## What you are asked to do
Hand back every line from the beginning of the data below through the line containing "0: (776, 381, 0.23)", word for word and free of pictures.

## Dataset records
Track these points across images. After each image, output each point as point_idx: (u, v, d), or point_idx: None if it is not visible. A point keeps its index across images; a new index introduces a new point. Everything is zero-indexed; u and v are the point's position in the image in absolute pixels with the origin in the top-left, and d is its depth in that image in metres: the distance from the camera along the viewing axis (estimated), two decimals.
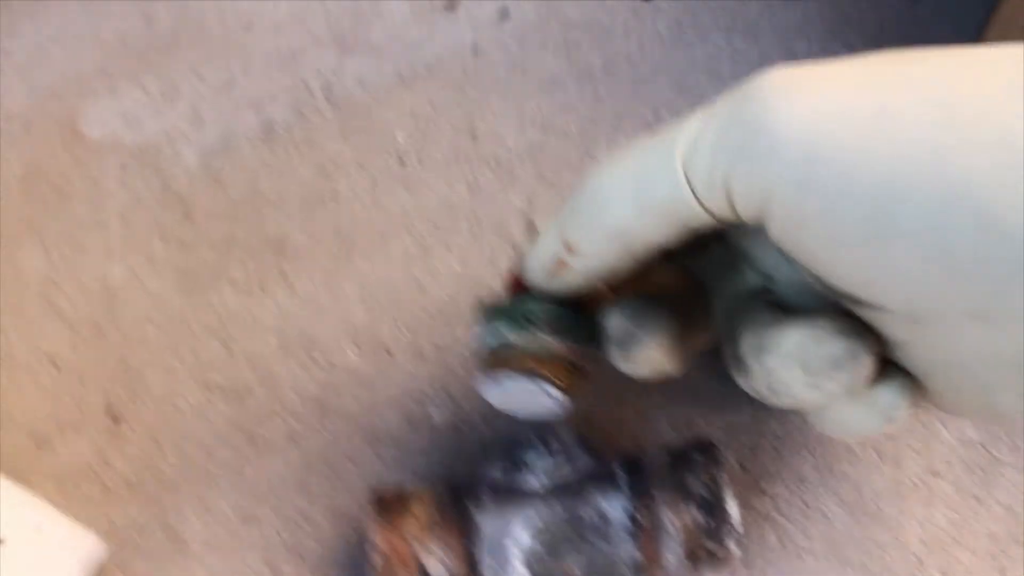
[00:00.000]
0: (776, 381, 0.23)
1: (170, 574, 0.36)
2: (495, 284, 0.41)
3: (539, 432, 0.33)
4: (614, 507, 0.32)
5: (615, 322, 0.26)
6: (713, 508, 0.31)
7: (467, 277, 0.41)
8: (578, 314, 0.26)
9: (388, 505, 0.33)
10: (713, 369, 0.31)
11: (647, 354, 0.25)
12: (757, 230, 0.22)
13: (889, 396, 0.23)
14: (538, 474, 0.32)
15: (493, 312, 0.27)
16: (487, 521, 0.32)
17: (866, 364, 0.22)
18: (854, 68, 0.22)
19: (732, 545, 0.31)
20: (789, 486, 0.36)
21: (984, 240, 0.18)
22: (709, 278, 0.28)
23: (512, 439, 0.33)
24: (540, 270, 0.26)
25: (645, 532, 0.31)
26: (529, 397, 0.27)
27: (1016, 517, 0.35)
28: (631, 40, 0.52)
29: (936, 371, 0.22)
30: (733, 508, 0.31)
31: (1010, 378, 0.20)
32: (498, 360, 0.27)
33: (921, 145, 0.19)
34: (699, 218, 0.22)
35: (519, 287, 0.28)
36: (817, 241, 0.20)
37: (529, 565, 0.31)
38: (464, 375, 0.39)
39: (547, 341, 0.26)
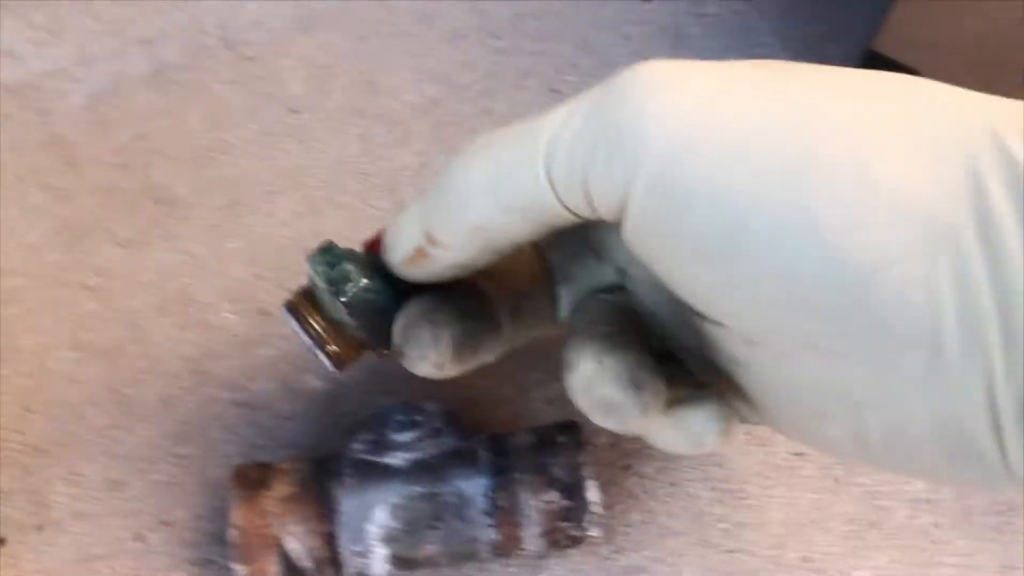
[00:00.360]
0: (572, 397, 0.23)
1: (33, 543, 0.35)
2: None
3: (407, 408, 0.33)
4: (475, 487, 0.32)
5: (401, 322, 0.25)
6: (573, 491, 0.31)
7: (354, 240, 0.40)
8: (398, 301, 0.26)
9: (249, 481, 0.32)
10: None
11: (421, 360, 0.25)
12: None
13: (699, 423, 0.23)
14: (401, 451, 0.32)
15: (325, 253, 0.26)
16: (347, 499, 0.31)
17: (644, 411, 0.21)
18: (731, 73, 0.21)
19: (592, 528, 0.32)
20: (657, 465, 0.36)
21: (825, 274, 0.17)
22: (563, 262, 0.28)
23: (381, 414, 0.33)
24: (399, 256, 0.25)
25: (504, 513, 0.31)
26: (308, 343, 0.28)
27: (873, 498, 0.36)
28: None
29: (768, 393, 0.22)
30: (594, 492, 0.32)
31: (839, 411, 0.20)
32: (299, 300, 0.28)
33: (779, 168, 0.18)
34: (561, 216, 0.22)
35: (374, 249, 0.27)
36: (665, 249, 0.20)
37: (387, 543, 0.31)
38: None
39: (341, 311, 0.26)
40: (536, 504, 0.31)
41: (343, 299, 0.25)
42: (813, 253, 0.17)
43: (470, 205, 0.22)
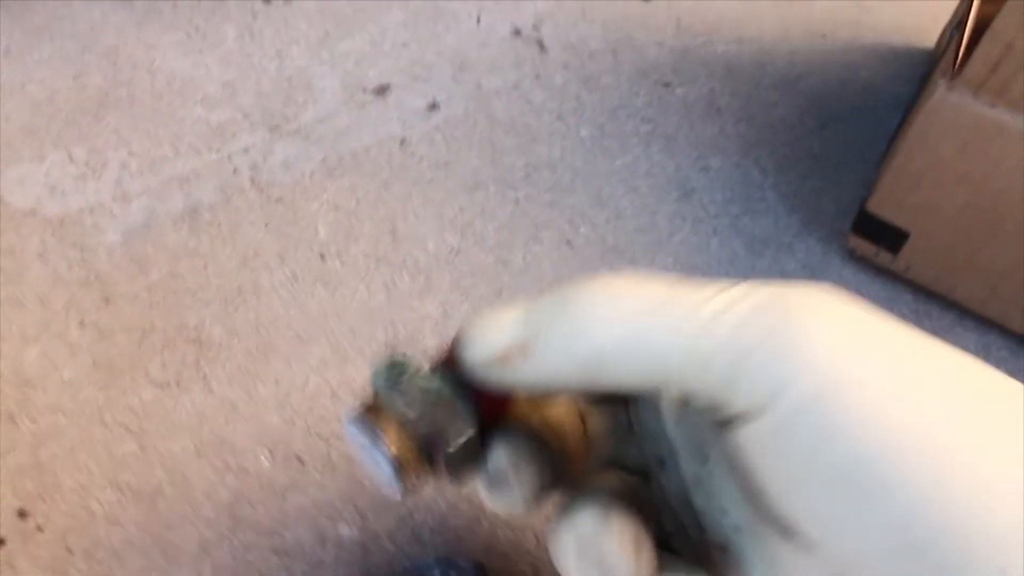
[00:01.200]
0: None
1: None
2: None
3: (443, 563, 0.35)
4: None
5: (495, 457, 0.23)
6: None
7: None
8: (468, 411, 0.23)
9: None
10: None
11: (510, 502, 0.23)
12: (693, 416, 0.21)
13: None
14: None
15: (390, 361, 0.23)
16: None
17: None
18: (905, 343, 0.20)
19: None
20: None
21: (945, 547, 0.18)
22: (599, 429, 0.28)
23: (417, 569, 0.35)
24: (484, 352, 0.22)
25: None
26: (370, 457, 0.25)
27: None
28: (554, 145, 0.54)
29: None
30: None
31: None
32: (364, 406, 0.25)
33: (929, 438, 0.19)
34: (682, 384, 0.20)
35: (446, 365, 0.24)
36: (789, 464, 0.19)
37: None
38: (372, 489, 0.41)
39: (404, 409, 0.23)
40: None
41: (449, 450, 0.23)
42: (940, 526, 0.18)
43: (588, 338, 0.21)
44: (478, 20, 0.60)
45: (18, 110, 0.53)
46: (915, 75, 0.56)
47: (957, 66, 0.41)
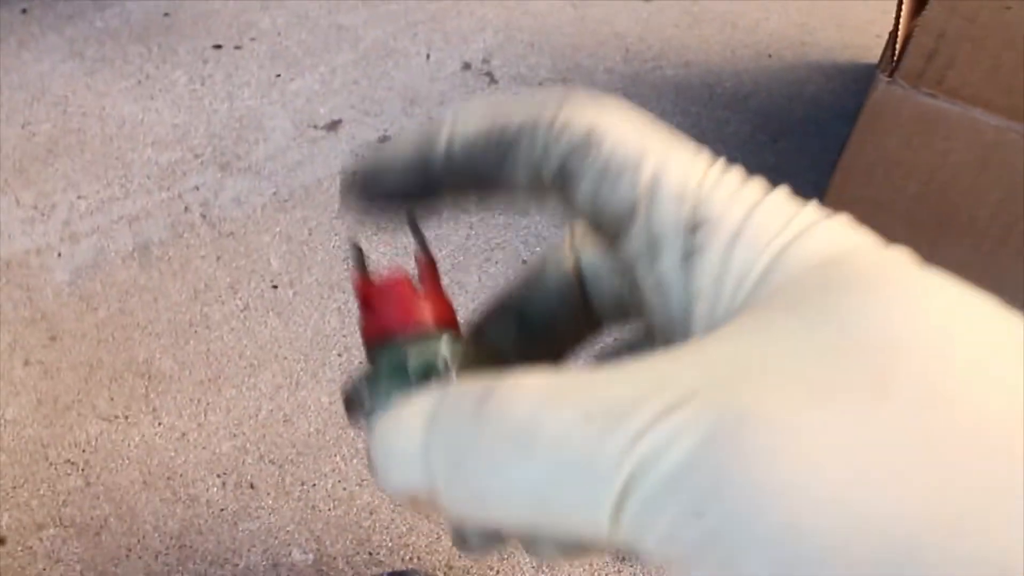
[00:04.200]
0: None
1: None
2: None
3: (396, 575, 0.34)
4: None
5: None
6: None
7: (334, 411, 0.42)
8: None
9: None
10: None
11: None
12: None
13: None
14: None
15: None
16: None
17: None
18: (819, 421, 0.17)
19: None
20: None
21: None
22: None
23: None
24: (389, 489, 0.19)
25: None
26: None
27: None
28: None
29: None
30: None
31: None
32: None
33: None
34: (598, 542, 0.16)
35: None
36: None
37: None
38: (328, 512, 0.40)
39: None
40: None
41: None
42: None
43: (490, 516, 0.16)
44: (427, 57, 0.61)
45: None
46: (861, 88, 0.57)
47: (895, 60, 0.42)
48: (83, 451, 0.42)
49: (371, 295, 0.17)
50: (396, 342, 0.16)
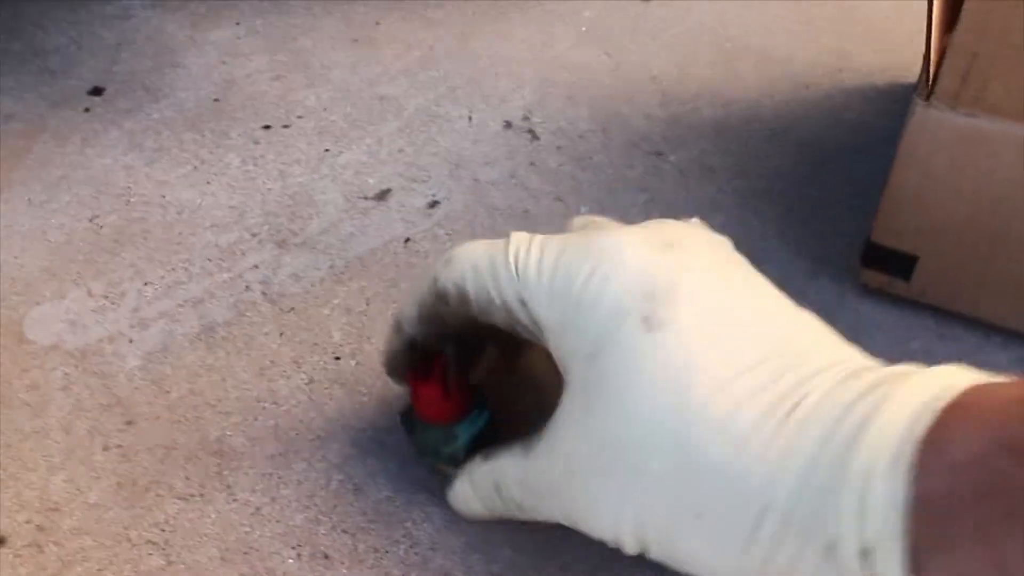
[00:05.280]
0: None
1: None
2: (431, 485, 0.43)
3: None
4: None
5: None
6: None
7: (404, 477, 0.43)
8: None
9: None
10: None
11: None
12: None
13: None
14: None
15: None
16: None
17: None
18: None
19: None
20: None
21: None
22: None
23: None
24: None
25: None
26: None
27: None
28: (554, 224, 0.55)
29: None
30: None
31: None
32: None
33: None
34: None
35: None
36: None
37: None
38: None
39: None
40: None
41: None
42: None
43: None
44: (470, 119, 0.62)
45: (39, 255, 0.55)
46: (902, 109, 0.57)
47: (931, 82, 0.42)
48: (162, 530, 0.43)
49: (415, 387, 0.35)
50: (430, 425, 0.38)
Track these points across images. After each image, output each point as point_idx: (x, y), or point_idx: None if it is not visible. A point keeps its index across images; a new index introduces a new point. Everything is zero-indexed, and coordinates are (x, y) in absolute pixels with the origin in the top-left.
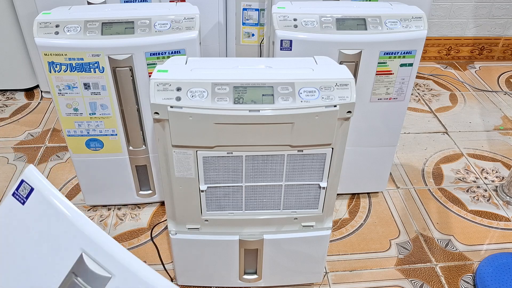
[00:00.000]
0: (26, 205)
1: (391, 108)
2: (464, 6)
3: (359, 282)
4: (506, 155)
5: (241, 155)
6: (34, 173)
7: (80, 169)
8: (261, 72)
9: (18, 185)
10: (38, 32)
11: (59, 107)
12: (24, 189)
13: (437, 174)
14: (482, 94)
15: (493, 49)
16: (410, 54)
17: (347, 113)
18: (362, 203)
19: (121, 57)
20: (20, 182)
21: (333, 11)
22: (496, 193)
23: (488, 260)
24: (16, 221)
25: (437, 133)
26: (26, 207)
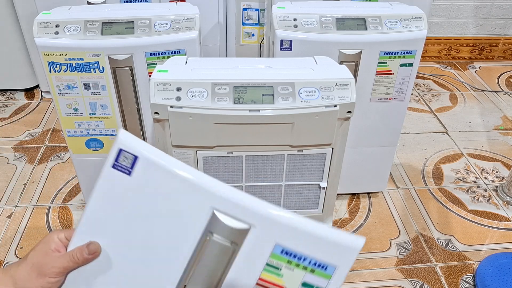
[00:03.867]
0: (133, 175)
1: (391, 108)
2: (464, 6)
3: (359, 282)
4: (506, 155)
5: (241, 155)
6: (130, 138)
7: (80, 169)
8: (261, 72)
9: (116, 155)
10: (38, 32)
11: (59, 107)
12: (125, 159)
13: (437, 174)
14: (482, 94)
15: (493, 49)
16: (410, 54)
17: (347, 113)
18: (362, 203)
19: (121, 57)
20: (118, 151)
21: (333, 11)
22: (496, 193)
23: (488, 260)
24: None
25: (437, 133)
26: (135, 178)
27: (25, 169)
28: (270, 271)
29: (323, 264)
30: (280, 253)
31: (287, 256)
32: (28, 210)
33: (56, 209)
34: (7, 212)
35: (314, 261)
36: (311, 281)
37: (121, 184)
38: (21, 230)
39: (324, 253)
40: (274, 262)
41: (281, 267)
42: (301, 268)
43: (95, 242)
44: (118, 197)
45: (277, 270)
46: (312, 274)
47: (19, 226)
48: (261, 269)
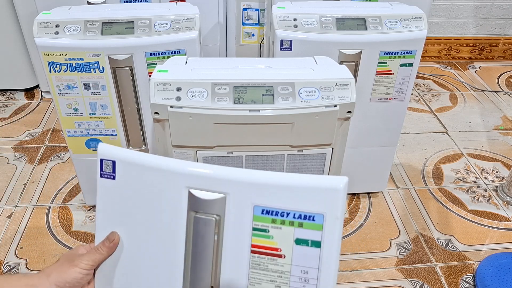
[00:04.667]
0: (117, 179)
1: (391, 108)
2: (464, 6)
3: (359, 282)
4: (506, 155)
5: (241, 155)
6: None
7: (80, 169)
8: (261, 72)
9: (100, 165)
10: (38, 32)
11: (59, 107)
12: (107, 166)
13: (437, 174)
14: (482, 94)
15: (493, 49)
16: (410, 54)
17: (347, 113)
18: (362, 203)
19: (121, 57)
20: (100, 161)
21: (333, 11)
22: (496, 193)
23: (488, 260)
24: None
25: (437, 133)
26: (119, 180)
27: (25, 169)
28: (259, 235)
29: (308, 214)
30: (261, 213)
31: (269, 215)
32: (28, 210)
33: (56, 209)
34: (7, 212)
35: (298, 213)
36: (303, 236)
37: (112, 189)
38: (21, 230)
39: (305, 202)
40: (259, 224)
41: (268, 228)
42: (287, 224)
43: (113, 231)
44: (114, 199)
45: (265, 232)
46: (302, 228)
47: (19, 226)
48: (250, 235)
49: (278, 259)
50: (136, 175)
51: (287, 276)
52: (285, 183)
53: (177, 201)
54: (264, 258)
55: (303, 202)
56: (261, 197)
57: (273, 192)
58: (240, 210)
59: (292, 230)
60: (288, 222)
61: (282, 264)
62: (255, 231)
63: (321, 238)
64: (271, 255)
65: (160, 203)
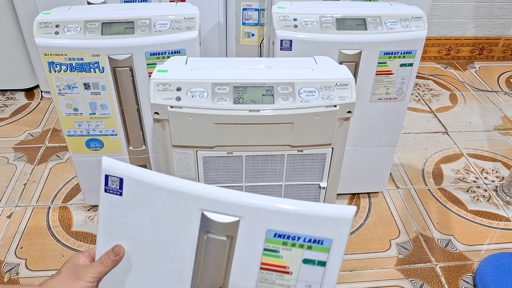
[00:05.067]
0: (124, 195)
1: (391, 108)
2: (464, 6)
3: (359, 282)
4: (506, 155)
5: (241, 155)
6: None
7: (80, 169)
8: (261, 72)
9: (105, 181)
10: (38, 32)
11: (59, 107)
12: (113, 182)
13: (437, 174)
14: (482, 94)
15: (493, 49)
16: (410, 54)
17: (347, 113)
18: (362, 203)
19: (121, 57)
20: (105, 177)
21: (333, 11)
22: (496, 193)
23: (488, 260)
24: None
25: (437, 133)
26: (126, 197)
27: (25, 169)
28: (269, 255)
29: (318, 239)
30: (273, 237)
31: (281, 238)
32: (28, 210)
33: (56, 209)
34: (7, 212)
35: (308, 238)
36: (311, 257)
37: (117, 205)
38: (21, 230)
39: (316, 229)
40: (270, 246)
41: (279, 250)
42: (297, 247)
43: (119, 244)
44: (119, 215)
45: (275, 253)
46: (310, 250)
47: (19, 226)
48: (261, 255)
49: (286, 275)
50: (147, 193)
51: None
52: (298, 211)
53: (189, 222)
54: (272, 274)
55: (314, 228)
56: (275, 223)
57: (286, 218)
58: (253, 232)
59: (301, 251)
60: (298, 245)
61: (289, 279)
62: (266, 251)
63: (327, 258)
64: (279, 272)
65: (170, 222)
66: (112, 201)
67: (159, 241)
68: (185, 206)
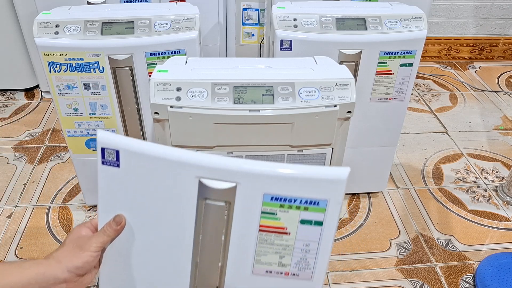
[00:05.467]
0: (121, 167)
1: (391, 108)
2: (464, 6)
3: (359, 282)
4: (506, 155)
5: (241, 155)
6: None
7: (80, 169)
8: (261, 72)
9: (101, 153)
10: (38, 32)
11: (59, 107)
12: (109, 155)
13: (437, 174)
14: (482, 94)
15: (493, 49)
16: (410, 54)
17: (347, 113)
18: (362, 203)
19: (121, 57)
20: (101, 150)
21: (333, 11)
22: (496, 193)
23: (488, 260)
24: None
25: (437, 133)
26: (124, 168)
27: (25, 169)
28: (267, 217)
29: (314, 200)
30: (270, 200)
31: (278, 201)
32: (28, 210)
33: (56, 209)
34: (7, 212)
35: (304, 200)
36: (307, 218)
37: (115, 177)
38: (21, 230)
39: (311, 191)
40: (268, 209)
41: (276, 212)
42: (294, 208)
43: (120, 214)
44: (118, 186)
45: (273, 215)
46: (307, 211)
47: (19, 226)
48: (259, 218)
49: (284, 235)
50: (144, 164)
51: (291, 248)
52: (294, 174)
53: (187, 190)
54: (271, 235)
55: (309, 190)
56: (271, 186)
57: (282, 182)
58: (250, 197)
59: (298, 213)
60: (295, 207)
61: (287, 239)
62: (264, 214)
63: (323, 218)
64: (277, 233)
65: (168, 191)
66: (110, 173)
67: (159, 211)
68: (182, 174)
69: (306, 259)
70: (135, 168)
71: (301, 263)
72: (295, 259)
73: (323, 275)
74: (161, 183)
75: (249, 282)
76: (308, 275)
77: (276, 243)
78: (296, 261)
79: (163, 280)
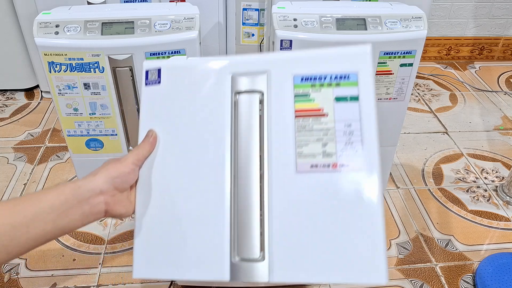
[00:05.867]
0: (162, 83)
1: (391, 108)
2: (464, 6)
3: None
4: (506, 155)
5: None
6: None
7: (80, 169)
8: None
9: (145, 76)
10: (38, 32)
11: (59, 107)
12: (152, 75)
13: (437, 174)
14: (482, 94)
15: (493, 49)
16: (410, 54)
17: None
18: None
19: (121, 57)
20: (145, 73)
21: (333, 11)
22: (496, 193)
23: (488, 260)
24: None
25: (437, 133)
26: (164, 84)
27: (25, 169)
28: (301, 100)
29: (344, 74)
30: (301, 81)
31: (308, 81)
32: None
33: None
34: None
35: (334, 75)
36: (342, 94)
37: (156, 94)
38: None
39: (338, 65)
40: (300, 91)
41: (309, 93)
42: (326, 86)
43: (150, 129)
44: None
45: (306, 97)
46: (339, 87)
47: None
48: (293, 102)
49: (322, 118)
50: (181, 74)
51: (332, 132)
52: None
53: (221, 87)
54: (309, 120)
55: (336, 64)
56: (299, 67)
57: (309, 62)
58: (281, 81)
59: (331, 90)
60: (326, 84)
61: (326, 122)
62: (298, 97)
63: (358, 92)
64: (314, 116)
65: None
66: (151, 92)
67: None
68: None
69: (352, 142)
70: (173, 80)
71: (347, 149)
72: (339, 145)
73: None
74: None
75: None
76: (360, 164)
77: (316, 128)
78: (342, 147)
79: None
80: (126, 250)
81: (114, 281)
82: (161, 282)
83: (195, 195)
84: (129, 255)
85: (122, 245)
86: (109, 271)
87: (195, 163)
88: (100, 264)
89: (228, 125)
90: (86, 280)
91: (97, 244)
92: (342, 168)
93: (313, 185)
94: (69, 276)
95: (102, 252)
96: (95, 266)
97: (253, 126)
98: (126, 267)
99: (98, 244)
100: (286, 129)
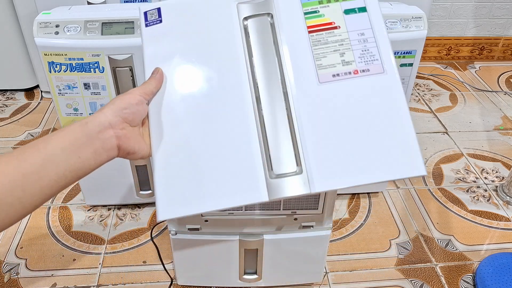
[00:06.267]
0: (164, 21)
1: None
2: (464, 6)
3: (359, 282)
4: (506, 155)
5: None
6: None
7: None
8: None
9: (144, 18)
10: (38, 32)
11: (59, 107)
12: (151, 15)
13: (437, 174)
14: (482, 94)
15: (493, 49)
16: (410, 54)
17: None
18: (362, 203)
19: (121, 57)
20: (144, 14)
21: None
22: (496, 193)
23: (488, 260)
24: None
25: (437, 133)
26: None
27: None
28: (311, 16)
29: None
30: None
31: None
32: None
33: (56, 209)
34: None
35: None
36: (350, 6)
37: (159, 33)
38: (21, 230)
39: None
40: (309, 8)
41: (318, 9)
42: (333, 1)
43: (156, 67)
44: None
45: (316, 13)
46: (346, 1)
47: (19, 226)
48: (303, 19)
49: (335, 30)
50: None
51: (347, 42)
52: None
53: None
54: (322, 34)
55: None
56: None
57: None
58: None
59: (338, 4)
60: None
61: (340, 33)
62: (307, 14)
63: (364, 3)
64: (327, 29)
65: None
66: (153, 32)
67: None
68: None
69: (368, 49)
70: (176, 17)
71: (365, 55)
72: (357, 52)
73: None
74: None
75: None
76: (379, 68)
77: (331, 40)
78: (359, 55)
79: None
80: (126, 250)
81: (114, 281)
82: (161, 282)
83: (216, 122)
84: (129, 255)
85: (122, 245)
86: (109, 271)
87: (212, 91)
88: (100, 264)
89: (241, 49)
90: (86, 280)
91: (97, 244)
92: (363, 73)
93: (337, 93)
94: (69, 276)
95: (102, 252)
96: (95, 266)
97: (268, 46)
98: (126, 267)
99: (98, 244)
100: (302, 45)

## Solution
Track these points across images. After each image, output each point as point_idx: (u, v, d), or point_idx: None if it is not visible. A point keeps its index across images; a new index introduces a new point. Everything is zero-indexed; u and v are the point's position in the image in absolute pixels with the origin in the top-left, and d is its depth in that image in metres: the distance from the camera along the viewing axis (estimated), two decimals.
[00:00.000]
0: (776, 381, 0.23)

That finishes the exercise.